[Dataset entries]
☆ ☆ ☆ ☆ ☆
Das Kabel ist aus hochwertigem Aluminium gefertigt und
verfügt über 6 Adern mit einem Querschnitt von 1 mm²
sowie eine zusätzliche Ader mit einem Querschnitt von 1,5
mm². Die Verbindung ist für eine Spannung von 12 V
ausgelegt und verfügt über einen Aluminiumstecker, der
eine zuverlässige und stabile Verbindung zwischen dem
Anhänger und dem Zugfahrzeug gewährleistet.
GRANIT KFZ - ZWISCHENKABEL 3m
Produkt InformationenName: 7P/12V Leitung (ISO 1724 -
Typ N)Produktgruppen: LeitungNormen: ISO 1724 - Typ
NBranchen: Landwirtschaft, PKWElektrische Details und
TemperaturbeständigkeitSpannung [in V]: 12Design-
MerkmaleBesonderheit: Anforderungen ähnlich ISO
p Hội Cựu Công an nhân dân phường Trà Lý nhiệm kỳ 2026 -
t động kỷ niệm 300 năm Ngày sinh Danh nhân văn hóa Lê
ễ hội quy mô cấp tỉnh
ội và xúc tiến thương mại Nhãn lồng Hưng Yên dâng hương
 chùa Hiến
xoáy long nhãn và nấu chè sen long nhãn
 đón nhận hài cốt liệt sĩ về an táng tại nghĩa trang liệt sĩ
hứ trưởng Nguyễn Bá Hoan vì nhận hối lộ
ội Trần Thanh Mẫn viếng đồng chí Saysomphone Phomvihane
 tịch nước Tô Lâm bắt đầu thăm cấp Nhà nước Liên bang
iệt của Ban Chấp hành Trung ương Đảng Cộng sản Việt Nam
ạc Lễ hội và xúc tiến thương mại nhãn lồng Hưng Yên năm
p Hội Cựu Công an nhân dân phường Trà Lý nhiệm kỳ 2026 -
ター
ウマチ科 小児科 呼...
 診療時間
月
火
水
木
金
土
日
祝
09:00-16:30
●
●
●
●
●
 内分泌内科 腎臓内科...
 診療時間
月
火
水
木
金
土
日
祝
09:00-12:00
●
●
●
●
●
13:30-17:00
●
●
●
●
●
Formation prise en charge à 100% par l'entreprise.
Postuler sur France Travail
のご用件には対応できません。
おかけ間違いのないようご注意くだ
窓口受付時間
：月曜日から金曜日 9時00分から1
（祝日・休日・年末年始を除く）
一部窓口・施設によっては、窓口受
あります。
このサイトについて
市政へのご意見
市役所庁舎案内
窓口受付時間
☆ ☆ ☆ ☆ ☆
Please write out every one of the lines above exactly as they stand, changing nothing.

## Result of the exercise
Das Kabel ist aus hochwertigem Aluminium gefertigt und
verfügt über 6 Adern mit einem Querschnitt von 1 mm²
sowie eine zusätzliche Ader mit einem Querschnitt von 1,5
mm². Die Verbindung ist für eine Spannung von 12 V
ausgelegt und verfügt über einen Aluminiumstecker, der
eine zuverlässige und stabile Verbindung zwischen dem
Anhänger und dem Zugfahrzeug gewährleistet.
GRANIT KFZ - ZWISCHENKABEL 3m
Produkt InformationenName: 7P/12V Leitung (ISO 1724 -
Typ N)Produktgruppen: LeitungNormen: ISO 1724 - Typ
NBranchen: Landwirtschaft, PKWElektrische Details und
TemperaturbeständigkeitSpannung [in V]: 12Design-
MerkmaleBesonderheit: Anforderungen ähnlich ISO
p Hội Cựu Công an nhân dân phường Trà Lý nhiệm kỳ 2026 -
t động kỷ niệm 300 năm Ngày sinh Danh nhân văn hóa Lê
ễ hội quy mô cấp tỉnh
ội và xúc tiến thương mại Nhãn lồng Hưng Yên dâng hương
 chùa Hiến
xoáy long nhãn và nấu chè sen long nhãn
 đón nhận hài cốt liệt sĩ về an táng tại nghĩa trang liệt sĩ
hứ trưởng Nguyễn Bá Hoan vì nhận hối lộ
ội Trần Thanh Mẫn viếng đồng chí Saysomphone Phomvihane
 tịch nước Tô Lâm bắt đầu thăm cấp Nhà nước Liên bang
iệt của Ban Chấp hành Trung ương Đảng Cộng sản Việt Nam
ạc Lễ hội và xúc tiến thương mại nhãn lồng Hưng Yên năm
p Hội Cựu Công an nhân dân phường Trà Lý nhiệm kỳ 2026 -
ター
ウマチ科 小児科 呼...
 診療時間
月
火
水
木
金
土
日
祝
09:00-16:30
●
●
●
●
●
 内分泌内科 腎臓内科...
 診療時間
月
火
水
木
金
土
日
祝
09:00-12:00
●
●
●
●
●
13:30-17:00
●
●
●
●
●
Formation prise en charge à 100% par l'entreprise.
Postuler sur France Travail
のご用件には対応できません。
おかけ間違いのないようご注意くだ
窓口受付時間
：月曜日から金曜日 9時00分から1
（祝日・休日・年末年始を除く）
一部窓口・施設によっては、窓口受
あります。
このサイトについて
市政へのご意見
市役所庁舎案内
窓口受付時間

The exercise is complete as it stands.